Kaplan–Meier survival curves for the two cohorts.
Table 1 presents the basic characteristics of both datasets. In the TCGA dataset, the median age was 59, with 48 samples having a total survival time of 2 years or less. In contrast, the median age in the Tsinghua Changgung Hospital dataset was 42, with 24 patients also experiencing an OS of 2 years or less. Notably, the TCGA dataset had a higher proportion of patients who underwent transplantation, and differences in gene mutation incidence were observed between the two datasets.
Patient characteristics.
TCGA: The Cancer Genome Atlas.
Model performance
Supervised tree-based machine learning models, including RF, GBDT, and XGBoost, were employed to classify and predict IR-AML patients, using a 2-year OS threshold. The study aimed to assess whether basic patient information—such as age, gender, transplantation status, white blood cell (WBC) count, and nine gene mutations—could effectively predict prognosis. The model was trained on the Tsinghua Changgung Hospital dataset (Table 2). The external validation results using the TCGA cohort is presented in Table 3. The results indicate that the model yielded satisfactory predictive performance. Notably, the best outcomes were achieved using the GBDT classifier.
Results of the models using Tsinghua Changgung Hospital cohort.
CI: confidence interval; GBDT: gradient-boosted decision trees.
External validation results of the model using TCGA cohort.
TCGA: The Cancer Genome Atlas; GBDT: gradient-boosted decision trees.
Receiver Operating Characteristic (ROC) analysis revealed AUROC values ranging from 0.61 to 0.98. Figure 3(a) illustrates the ROC curve for the Tsinghua Changgung external validation dataset, where RF exhibited superior AUROC values. Figure 3(b) presents the ROC curve for the TCGA external validation dataset, indicating that RF and GBDT achieved a great performance. Considering the results in Table 3, the AUROC value for RF is 0.71, while for GBDT, it is 0.73.

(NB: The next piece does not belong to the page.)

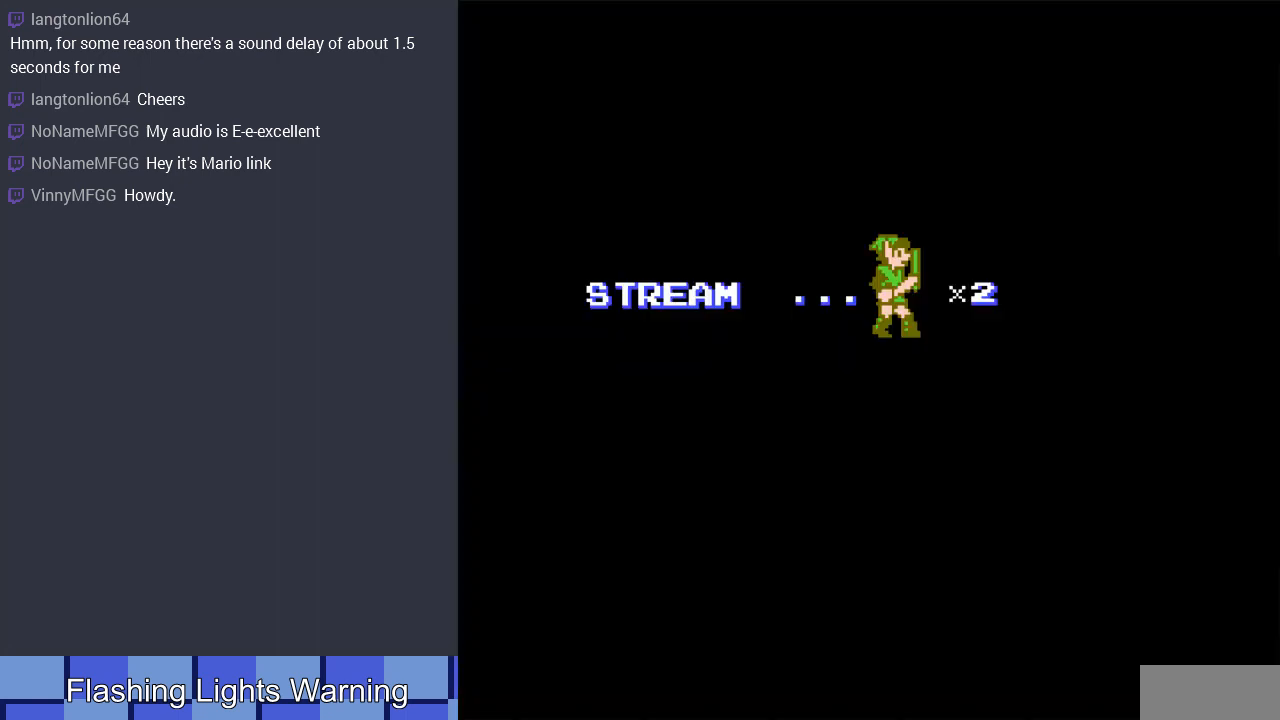
{"buttons": [], "events": []}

ROC performance in development and external validation: (a) ROC curves from stratified five-fold cross-validation in the development cohort and (b) ROC curves on the independent TCGA cohort. TCGA: The Cancer Genome Atlas.
Considering multiple performance metrics, including AUROC and accuracy, as well as the model's generalizability, the GBDT model demonstrated the best overall performance.
Model interpretation
SHAP analysis yielded the following insights. For cases with a survival time of 2 years or less, we assigned a class label of 1. A SHAP value greater than 0 indicates a positive contribution to this classification, pushing the predicted value closer to 1. Figure 4(a) shows the feature density scatter plot of the GBDT model tested using the external validation dataset of Tsinghua Changgung. Among them, WBC count, age, TET2 mutation, and transplantation situation had great influence on the prediction results. Positive transplant status corresponds to negative SHAP values, while advanced age and TET2 positivity correspond to positive SHAP values. High WBC feature values consistently have positive SHAP values, whereas low WBC feature values mostly have negative SHAP values, with a few exceptions showing positive SHAP values.

Scatter plot of feature density of GBDT model based on (a) Tsinghua Changgung dataset and (b) TCGA external validation dataset. GBDT: gradient-boosted decision trees; TCGA: The Cancer Genome Atlas.
Figure 4(b) displays the feature density scatter plot for the GBDT model tested using the external validation dataset of TCGA. Key features influencing the prediction results included WBC count, age, transplantation status, and TET2 mutation. The sign and distribution of its SHAP values are generally similar to those shown in Figure 4(a).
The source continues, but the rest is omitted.